But for a great many people, this is not how it works. As a new report from the Prison Policy Initiative demonstrates, over one-third of people who go through the booking process end up staying in jail simply because they can't raise enough cash to post bail. For millions of Americans in 2016, poverty is effectively a crime.

This flowchart lays out the basic reality for people who get booked. A very small minority (4 percent) are denied bail, while about a quarter are released without bail. Thirty-eight percent manage to make bail, while 34 percent can't scrape together the cash:
People who can't make bail (let's call them "bailed-in") make little money, with a median pre-jail income of $15,109 — less than half the median income for the general population. Unsurprisingly, African-Americans have it the worst, with the lowest median income and the largest difference between the bailed-in population and their non-incarcerated cohort:
This makes a complete mockery of the criminal justice system's pretense of fairness and impartiality. There are a dozen other ways it is rigged in favor of wealth and social status, of course, but most of these are more subtle and underhanded. Here there are people openly sitting in jail, being punished without conviction or a guilty plea, simply because they don't have enough money.

Jail is an absolutely horrible place. The living conditions are hellish, prisoners and guards are frequently abusive, and medical care is atrocious. Particularly for people who haven't been arrested before, being booked for the first time is so traumatic that suicide — typically within the first 24 to 48 hours — is the single leading cause of death in jails.

======

### Work instruction
Continue the passage on bail and jail, starting right after its last sentence about suicide in jails. The listing is separate material with no connection to the passage on bail and jail.

### Input data
======

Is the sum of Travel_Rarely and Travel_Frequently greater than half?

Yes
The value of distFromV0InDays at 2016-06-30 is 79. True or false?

======

### Result for this exercise
Jail is a big business, both for bail bondsman and for cash-strapped counties in the South (some of which are notorious for stopping out-of-state black people on any imaginable pretext so as to hold them up for bail money). Many court dockets, particularly in poor, populous locations, are completely swamped with cases without remotely enough resources to process everyone according to the rules of due process. One quick and easy shortcut is to load up the accused with as many charges as possible, demand a gigantic bail, and rely on fear and economic pressure to secure a guilty plea. (Some 97 percent of cases which are not dismissed are settled by plea bargaining.)
It's hard to say how many legally innocent people are jailed in this way. At any given moment, roughly 646,000 people are in American jails, but there is also tremendous churn in and out of the jail system — 11.4 million admissions in 2014 alone.

The fact that millions of these people probably sat in jail for lack of money is nothing less than a moral abomination.

Many if not most of the people who end up in jail have committed crimes, some of them violent. But a society's commitment to due process and the rule of law can be measured by how it treats its least sympathetic members. It's easy to endorse constitutional treatment for the drug-addicted daughter of middle-class parents. But accused murderers deserve the same exact consideration.